Esto es lo que he resuelto y a lo
que estoy determinado. Ser indeciso. Indeciso, sin contemplaciones, alharacas
ni monsergas. Ya llevaba un tiempo dándole vueltas y analizando los beneficios
e inconvenientes que me proporcionará este cambio de estado, considerando si
dar este paso o quedarme donde estoy, como uno más. Hasta que al final me he
atrevido y lo voy a hacer. Es un cambio de estado electoral. Dicho de otra
manera, pasarme al grupo de los indecisos en los procesos electivos que vayan
viniendo.
La verdad es que quiero participar e
influir de manera efectiva y real en los asuntos públicos, un deseo que
considero no solo legítimo sino moralmente apetecible. Ya decía el filósofo
griego Aristóteles que en orden a la virtud es preferible la vida de
participación en la política y en la comunidad civil. ¿Y qué tiene que ver este
afán mío de convertirme en indeciso con el de intervenir en los asuntos públicos?
podrá preguntarse un lector.
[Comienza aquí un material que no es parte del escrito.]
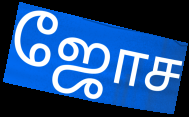
ஜோசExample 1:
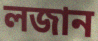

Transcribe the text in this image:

লজান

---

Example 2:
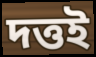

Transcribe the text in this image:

দত্তই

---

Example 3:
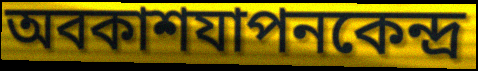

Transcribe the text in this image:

অবকাশযাপনকেন্দ্র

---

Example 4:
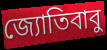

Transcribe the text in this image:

জ্যোতিবাবু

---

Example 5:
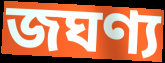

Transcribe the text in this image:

জঘণ্য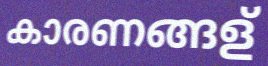
കാരണങ്ങള്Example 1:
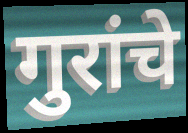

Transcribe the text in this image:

गुरांचे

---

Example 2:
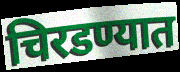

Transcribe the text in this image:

चिरडण्यात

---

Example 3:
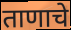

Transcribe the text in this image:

ताणाचे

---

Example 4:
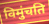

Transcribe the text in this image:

विमुंचति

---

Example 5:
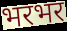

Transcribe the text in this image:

भरभरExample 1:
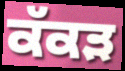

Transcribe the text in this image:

ਕੱਕੜ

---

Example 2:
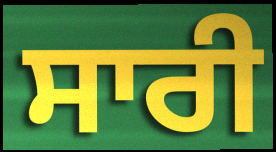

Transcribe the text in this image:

ਸਾਰੀ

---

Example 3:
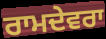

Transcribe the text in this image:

ਰਾਮਦੇਵਰਾ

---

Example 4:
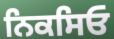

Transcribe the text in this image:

ਨਿਕਸਿਓ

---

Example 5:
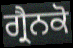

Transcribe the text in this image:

ਗ੍ਰੈਨਕੋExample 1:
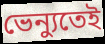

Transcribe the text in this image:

ভেন্যুতেই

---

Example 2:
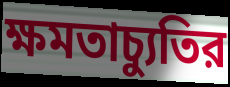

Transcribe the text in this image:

ক্ষমতাচ্যুতির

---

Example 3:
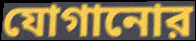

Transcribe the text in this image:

যোগানোর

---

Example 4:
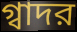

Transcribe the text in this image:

গ্বাদর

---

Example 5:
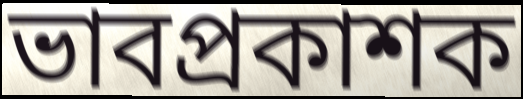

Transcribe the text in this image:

ভাবপ্রকাশক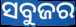
ସବୁଜରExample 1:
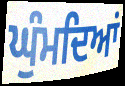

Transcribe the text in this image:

ਘੁੰਮਦਿਆਂ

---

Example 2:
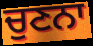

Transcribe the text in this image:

ਚੁਣਨਾ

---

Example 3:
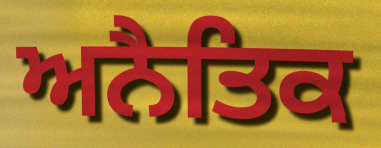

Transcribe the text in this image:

ਅਨੈਤਿਕ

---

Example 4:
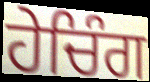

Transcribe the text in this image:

ਹੇਚਿੰਗ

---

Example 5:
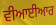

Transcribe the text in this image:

ਵੀਆਈਆਰ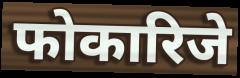
फोकारिजे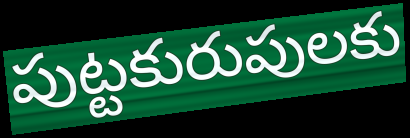
పుట్టకురుపులకు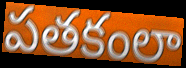
పతకంలా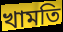
খামতিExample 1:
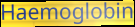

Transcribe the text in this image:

Haemoglobin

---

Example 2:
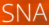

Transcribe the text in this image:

SNA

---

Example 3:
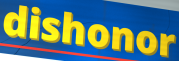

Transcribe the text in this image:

dishonor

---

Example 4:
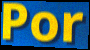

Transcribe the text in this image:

Por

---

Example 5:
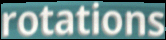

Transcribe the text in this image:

rotations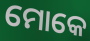
ମୋକେ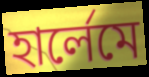
হার্লেমে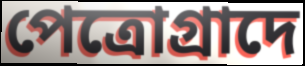
পেত্রোগ্রাদে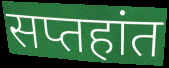
सप्तहांत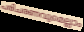
പരിചരണവുമെല്ലാംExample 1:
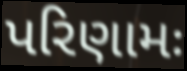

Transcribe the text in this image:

પરિણામઃ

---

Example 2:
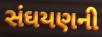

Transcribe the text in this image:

સંઘયણની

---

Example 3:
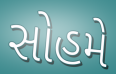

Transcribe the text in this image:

Es muy simple la respuesta: de un tiempo acá se ha
convertido en un rito casi imprescindible a la hora de llevar a cabo los
sondeos previos a los resultados, adjudicar la capacidad de decidir las
elecciones a los indecisos. “Los indecisos decidirán el resultado de estas
elecciones”, se ha dicho en la última de los Estados Unidos. Los indecisos
inclinarán la balanza…, oímos una y otra vez, cuando nos echamos en brazos de
las urnas. No siempre desde luego pero sí con una frecuencia significada.
Estamos en un momento histórico en el que es muy reiterado lo que cabe
llamarse, en términos sociológicos y políticos, tiempo de sociedades partidas,
es decir, esquemas ideológicos que conducen a que el triunfo se decida por
centésimas o distancias muy cortas. ¡Pues, caramba, yo quiero ser uno de esos
privilegiados que, en su calidad de indecisos, son los que eligen a los líderes
y, por tanto, ganan elecciones.
Es esta curiosa circunstancia la que
lleva a que los candidatos echen sus últimos esfuerzos en convencer
precisamente a ellos, conocedores de que serán los que marcarán el resultado.
Es a los que se les mima, se les atiende, especialmente en los últimos días de
las campañas, a los que miran con especial cariño y atención los aspirantes al
triunfo, tratando de ganarles su voluntad y su disposición. “Los indecisos han
decidido que gane fulano de tal”… y ahí está feliz y contento porque ha vencido
casi por un resbalón a su contrincante.
Pero la verdad es que a veces,
cuando me voy preparando el ánimo y la mente para la próxima oportunidad que
salga, me voy dando cuenta de las dificultades que entraña este propósito mío.
De entrada ¿no parece una contradicción decidir ser indeciso o no decidido?
Pero lo peor es cómo se consigue. ¿Habrá algún tipo de estudios o de carrera?
Para una tarea tan extraordinaria como la de ser el que elige a los gobernantes
¿existirá algún máster o, tal vez, un ciclo formativo? Y luego, cómo se
identifica uno para poder recibir los halagos de los candidatos… Un verdadero
lío y sólo por querer ser más útil a la sociedad. Hasta me acuerdo de Metrodoro
de Quío, el filósofo que decía que ni aun sabía que no sabía nada. Un barullo.